Les conversations se multiplient au rythme des verres de bières descendus. Et puis voilà qu’arrivent Max, Dana, Colin, Holly et David, aka The Smittens. Un groupe originaire du Vermont, fort de trois chanteurs et d’autant d’albums au compteur. Tout sourire, ils nous saluent et entament dans la foulée leur prestation, soit un parfait concentré de sable chaud, de candeur adolescente et d’innocence exacerbée. De la twee pop qu’ils appellent ça.
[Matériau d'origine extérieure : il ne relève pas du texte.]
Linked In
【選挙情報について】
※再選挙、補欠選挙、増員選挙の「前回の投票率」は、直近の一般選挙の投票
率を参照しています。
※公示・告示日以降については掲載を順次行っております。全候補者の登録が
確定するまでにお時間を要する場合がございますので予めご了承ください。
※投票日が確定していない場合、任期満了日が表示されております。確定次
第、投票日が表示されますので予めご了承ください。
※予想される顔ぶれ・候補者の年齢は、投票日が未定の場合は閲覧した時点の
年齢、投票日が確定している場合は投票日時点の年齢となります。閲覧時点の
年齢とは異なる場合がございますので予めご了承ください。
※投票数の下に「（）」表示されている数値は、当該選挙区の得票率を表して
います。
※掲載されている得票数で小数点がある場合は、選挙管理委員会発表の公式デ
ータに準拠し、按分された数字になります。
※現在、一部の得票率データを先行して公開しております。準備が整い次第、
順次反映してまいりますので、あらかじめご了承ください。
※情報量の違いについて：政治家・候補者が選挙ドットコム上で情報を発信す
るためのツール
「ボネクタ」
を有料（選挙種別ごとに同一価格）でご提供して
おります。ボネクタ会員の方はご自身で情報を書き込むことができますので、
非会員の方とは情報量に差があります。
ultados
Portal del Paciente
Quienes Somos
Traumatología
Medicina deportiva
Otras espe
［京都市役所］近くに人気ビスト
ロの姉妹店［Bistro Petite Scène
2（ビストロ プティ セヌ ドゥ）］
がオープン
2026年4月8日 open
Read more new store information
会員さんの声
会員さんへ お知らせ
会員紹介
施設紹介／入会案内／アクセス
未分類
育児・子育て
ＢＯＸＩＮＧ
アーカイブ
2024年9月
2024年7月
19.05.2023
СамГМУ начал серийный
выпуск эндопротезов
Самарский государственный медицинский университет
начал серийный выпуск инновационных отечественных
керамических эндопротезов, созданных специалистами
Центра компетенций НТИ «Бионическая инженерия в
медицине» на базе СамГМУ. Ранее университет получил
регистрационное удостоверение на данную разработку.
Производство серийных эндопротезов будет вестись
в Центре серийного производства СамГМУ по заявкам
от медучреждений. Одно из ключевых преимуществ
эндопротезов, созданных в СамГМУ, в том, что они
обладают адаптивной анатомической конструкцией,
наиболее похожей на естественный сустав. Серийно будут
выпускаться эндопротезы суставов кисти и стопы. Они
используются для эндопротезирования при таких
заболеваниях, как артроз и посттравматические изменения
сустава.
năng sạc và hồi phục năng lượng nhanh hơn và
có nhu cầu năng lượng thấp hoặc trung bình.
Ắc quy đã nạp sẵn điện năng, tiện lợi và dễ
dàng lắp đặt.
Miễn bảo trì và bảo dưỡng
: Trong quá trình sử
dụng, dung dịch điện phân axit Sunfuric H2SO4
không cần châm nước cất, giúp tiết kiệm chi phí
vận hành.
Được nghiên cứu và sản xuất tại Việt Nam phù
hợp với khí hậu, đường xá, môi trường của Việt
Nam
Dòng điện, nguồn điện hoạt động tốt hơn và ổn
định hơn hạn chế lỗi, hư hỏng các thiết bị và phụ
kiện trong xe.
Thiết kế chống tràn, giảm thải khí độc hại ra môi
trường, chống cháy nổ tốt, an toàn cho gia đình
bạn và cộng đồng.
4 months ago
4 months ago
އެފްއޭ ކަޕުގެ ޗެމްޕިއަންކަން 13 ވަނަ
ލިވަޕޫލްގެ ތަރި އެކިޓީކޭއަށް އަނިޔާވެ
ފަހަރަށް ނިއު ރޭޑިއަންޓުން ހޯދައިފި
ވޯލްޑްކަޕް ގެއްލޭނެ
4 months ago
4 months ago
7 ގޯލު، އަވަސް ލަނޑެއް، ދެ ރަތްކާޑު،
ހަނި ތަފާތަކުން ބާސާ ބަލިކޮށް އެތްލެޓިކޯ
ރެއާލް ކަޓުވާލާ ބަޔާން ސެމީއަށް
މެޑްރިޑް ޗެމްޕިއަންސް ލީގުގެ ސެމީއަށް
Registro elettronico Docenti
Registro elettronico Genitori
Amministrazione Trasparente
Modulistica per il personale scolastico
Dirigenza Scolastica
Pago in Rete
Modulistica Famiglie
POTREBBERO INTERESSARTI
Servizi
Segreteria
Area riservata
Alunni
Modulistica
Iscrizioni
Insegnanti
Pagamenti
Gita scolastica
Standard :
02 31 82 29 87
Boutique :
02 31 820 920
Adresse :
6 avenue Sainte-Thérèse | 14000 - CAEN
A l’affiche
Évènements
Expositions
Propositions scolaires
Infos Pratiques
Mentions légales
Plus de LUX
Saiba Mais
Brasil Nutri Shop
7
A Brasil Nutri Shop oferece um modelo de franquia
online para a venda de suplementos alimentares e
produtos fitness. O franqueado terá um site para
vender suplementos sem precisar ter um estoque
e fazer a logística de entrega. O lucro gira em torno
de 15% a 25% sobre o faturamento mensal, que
Peu importe, au final c’est surtout sacrément charmant : parfois touchantes (au hasard, Gumdrops), souvent entrainantes (on pense notamment à 11:11), mais aussi parfaitement dans l’esprit de cette Another Sunny Night, les compositions des américains, toujours très courtes, évitent les fautes de goût et laisse s’entremêler sans fin les voix des différents chanteurs. Cerise sur le gâteau, les bougres se montrent bavards et j’en profite pour me dire que, décidément, les américains s’étonneront toujours de ce manque de pudeur typiquement français (« j’en vois beaucoup s’embrasser, on voit très peu ça aux Etats-Unis... je veux dire, ici c’est fantastique! »).

A peine le temps de prendre notre dose de fraicheur syndicale que l’on redescend dans la cave pour accueillir les copains d’Allo Darlin', un groupe que je me rappelle avoir découvert via leur titre Dreaming, sur une énième compilation de début d’année. Un morceau qui me renvoie, chaque fois que je l’écoute, à mon époque Belle And Sebastian, de part ce côté si désuet et bougrement mélancolique; un morceau également révélateur de ce à quoi ressemblent les autres, même si la formation anglaise va nous réserver quelques surprises, à l’image d’un My Heart Is A Drummer au final tout en roue libre rock. Toujours se méfier de l’eau qui dort, toujours.
Dans la salle, l’assistance ne désemplie pas. La motivation, elle, reste des plus inflexibles. Renvoyant au groupe son généreux sourire, le public se trémousse au gré des chansons, visiblement conquis par cette pop à tendance tubesque. Comment, cela dit, ne pas être sous le charme de cette formation ? Et puis Elizabeth est aussi craquante avec son ukulélé, que Bill est hilarant avec sa touche de boucher teuton. Bref, on oublie la chaleur, on hoche la tête, et on passe un beau moment que l’on ne voit pourtant pas passer.

Dans la droite lignée des Customs et autres Inrocks Indie Club, l’International a désormais sa propre soirée « avec un nom trop bien et tout, et tout », et au vu de l’affluence de ce soir et des retours enjoués, la prochaine risque de trouver son public. C’est tout le mal qu’on lui souhaite.